------ SOURCE EXTRACT

Trade And Investment In Developing Countries Key To Making Progress Against Poverty

Photo By: Martha Hoflich

InterAction believes it is imperative for the Obama administration to push for an open, rule-based, predictable and non-discriminatory trading and financial system that takes into account the unique needs of the developing world.

Lesotho offers an example of the growth and opportunities that trade and investment can offer less-developed countries. In 2007, the Millennium Challenge Corporation agreed to a $362.6 million compact with Lesotho, aimed at reducing poverty and increasing economic growth. By removing barriers to foreign and local private sector investment, the private sector has created jobs and increased exports. The African Growth and Opportunity Act has also given Lesotho the opportunity to export more than $300 million every year in clothing to the U.S. and created jobs and opportunities.

The poorest 49 countries of the world currently represent 10% of the global population but only 0.4% of world trade. These less developed countries have been hit particularly hard by the global economic crisis. While many rich nations are already beginning to see signs of recovery, the less resilient economies of the world’s poorest countries are unable to pull themselves out of the crisis through policy reforms or massive bailouts because they lack access to funds and the flexibility to design and implement counter cyclical policies and social safety nets. Particularly in Sub-Saharan Africa, where many less developed countries were already struggling after food and fuel crises in 2008, the financial crisis has severely tested their already-limited resilience.

------------
------ DATA LISTING

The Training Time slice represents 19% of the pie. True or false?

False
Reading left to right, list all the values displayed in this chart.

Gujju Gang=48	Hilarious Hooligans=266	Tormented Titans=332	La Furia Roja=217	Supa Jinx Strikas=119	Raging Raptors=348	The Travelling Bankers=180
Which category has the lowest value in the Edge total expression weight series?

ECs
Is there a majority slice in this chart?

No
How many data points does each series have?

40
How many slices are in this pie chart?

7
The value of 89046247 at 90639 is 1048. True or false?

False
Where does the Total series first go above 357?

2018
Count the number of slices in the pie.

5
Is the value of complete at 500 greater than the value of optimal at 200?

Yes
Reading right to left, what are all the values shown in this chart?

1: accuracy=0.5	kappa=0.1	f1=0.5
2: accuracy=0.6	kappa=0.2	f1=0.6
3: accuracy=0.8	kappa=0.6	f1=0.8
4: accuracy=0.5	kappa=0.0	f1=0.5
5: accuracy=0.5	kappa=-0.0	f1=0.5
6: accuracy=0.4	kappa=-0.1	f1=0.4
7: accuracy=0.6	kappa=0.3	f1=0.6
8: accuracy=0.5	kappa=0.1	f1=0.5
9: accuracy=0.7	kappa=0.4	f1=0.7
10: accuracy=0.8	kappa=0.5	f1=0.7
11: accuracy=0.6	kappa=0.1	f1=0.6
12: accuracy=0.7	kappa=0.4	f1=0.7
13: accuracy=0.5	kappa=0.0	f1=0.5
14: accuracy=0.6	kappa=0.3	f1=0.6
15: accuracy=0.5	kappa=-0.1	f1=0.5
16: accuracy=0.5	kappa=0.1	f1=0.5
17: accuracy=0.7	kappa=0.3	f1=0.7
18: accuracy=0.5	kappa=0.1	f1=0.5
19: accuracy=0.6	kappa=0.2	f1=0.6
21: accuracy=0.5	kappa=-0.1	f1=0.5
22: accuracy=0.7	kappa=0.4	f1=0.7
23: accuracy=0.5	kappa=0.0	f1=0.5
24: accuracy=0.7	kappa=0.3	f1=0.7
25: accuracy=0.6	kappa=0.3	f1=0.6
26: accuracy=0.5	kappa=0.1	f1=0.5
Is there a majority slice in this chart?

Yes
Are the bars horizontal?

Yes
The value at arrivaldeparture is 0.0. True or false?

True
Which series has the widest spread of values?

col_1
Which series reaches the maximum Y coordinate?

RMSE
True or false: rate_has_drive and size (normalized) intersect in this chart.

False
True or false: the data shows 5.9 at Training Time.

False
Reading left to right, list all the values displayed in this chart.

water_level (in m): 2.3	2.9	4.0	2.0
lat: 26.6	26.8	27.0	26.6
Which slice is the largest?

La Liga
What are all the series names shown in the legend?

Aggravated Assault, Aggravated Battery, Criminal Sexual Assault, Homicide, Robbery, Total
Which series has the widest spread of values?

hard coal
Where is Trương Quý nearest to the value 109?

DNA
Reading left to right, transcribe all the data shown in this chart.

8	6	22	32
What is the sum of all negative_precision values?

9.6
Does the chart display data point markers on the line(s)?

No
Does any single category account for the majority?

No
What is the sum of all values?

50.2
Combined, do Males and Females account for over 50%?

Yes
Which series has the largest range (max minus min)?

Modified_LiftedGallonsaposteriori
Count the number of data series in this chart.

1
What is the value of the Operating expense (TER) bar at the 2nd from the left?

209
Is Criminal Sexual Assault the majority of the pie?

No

------------

Answer these questions from the article on trade and poverty:
1. How much was the 2007 Millennium Challenge Corporation compact with Lesotho worth?
2. What share of world trade do the poorest 49 countries represent?
3. What does the African Growth and Opportunity Act let Lesotho export to the U.S. every year?
These rows have no connection to the article.

[EXERCISE OUTPUT]:
1. $362.6 million
2. 0.4%
3. More than $300 million in clothing